The proliferation of heterogeneous hardware in recent years means that every system we program is likely to include a mix of computing elements; each of these with different hardware characteristics that enable programmers to improve performance while decreasing energy consumption. These new heterogeneous devices include multi-core CPUs, GPUs, and FPGAs. This trend has been followed by changes in software development norms that do not necessarily favor programmers.

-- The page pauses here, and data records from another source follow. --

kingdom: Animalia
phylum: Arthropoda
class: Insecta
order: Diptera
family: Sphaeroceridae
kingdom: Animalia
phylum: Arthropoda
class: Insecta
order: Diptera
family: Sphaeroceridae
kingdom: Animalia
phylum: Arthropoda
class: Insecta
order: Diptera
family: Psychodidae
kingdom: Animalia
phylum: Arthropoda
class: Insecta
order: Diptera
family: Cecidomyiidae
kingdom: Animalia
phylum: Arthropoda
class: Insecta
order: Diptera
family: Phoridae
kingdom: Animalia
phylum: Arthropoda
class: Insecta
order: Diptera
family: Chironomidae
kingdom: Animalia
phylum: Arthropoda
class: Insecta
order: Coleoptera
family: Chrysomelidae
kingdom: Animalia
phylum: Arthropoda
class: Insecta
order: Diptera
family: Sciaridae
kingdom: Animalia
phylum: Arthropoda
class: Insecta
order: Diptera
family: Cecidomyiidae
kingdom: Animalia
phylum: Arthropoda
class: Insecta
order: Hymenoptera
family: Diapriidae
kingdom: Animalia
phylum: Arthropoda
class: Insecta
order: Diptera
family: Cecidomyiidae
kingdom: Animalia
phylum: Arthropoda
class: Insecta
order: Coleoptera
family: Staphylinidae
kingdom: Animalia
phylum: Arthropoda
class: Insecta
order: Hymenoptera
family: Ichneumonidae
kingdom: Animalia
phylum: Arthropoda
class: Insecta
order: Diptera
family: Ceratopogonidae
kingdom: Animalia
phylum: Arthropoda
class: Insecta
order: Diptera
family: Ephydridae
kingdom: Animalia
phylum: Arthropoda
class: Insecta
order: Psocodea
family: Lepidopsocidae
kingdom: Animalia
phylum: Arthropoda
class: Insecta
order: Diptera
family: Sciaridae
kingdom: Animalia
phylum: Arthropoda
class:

In this talk, we present TornadoVM, a plug-in for OpenJDK that allows Java programmers to automatically run on Heterogeneous Hardware such as multi-core CPUs, GPUs, and FPGAs. Furthermore, TornadoVM can perform task-migration from one device to another at runtime, entirely transparent for the user. To do so, TornadoVM consists of three software components: 1) a simple API for composing pipelines of existing Java methods, 2) an optimizing JIT compiler that extends the Graal compiler with hardware-aware optimizations that generate OpenCL C code, and 3) a runtime system that executes TornadoVM specific bytecodes, performs memory management and schedules the code for execution on GPUs, multi-core CPUs, and FPGAs.
The target audience for this talk is Java programmers that would like to smoothly run programs on GPUs and FPGAs without any knowledge about the underlying hardware details, and complex parallel and heterogeneous programming models.
Комментарий программного комитета:
Рассказ разработчика TornadoVM про то, как работает автоматическая компиляция Java кода в GPU код.